Venezuela: Biografía de un sucidio by Juan Carlos Chirinos
Madrid. La Huerta Grande Editorial. 2017. 139 pages.
Juan Carlos Chirinos concludes Venezuela wishing that his book might be the portrayal of “a displaced soul that converges into a greater good—that of the possible, or art and ethics.” He is quoting José Balza, Venezuela’s greatest living writer, and expressing the modest hope of a younger opposition novelist for a country whose government adamantly encourages despair. Fortunately, the new Spanish publisher La Huerta Grande has a series of insightful and quirky brief essays by Spanish-language authors on contemporary topics from perspectives like Chirinos’s, whose Venezuela joins Argemino Barro’s analysis of Donald Trump’s ascendancy, El candidato y la furia.
Chirinos’s book complies with many scholarly and popular expectations because his additional expertise as a historian and journalist keeps him up to date with the pertinent data needed to construct a vehement argument, partially explained by the glossary of “essential” Venezuelanisms appended to his essay. Those and other frequently humorous explanations are meant for a general public, not for the standard bearers of essentialist patriotism who tend to demand “authenticity.” Venezuela is clearly the work of a novelist, but one who has done his research.
If the reader were guided just by the titles of its three principal parts, she would have a clear idea of the historical developments Chirinos analyzes with élan and conviction, relating a past that, not without paradox, leads to the suicidal present of Maduro and Co. Venezuela is not a diatribe against Chavismo, and Chirinos also shows the failure of the opposition, for whom going back to the old Venezuela means going back to the privileges of the upper classes.
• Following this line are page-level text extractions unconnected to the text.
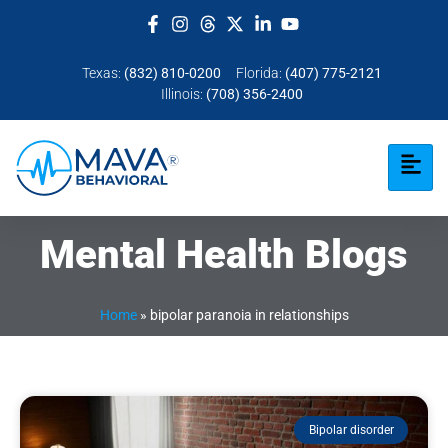
Texas:
(832) 810-0200
Florida:
(407) 775-2121
Illinois:
(708) 356-2400
Mental Health Blogs
Home
»
bipolar paranoia in relationships
Bipolar disorder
This invigorating essay, often autobiographical, allows Chirinos to “screw around,” as he says using vivacious Caribbean slang. That does not mean that arguments are left in the air. Rather, the journalistic patterns with which he disarms interdisciplinary pretentions show discipline in summarizing over two hundred years that, constantly interlaced, show a certain consistency in the Venezuelan character, which the author assumes with provisos.
Venezuela is defined at times by what Leo Spitzer called “chaotic enumeration”—that is, a poetic listing which ultimately makes sense. If Western media are still concentrating on Venezuela’s present, emphasizing the opposition’s divisions due to a general sense of grandiosity, Chirinos—always attentive to the biases of digital sources, as in the “fake news” described in the section “Bolívar distorted in 140 characters”—provides instead a cultural panorama that reveals the lack of historical insight and ideological mysteries engendered by twenty-first-century socialism.
When he says that he wanted to “point out the likely risks that made this perfect suicide possible,” it is evident that, more than the snapshot he modestly announced, he achieves more. His final words directly address the person most responsible for the situation: “Maduro, the people want freedom, their security and your cartel’s”; with added optimism: “The people will never surrender.” The Maduro government still blames everyone but themselves, and if it has been able to decelerate the opposition, it has not slowed down the daily and greater collapse of the economy and social contract. Venezuela: Biografía de un suicidio’s circumspect snapshots confirm that savage socialism is equal to or worse that savage capitalism, particularly in cultural terms, and that its author is one of the very few with intact courage and intellectual integrity.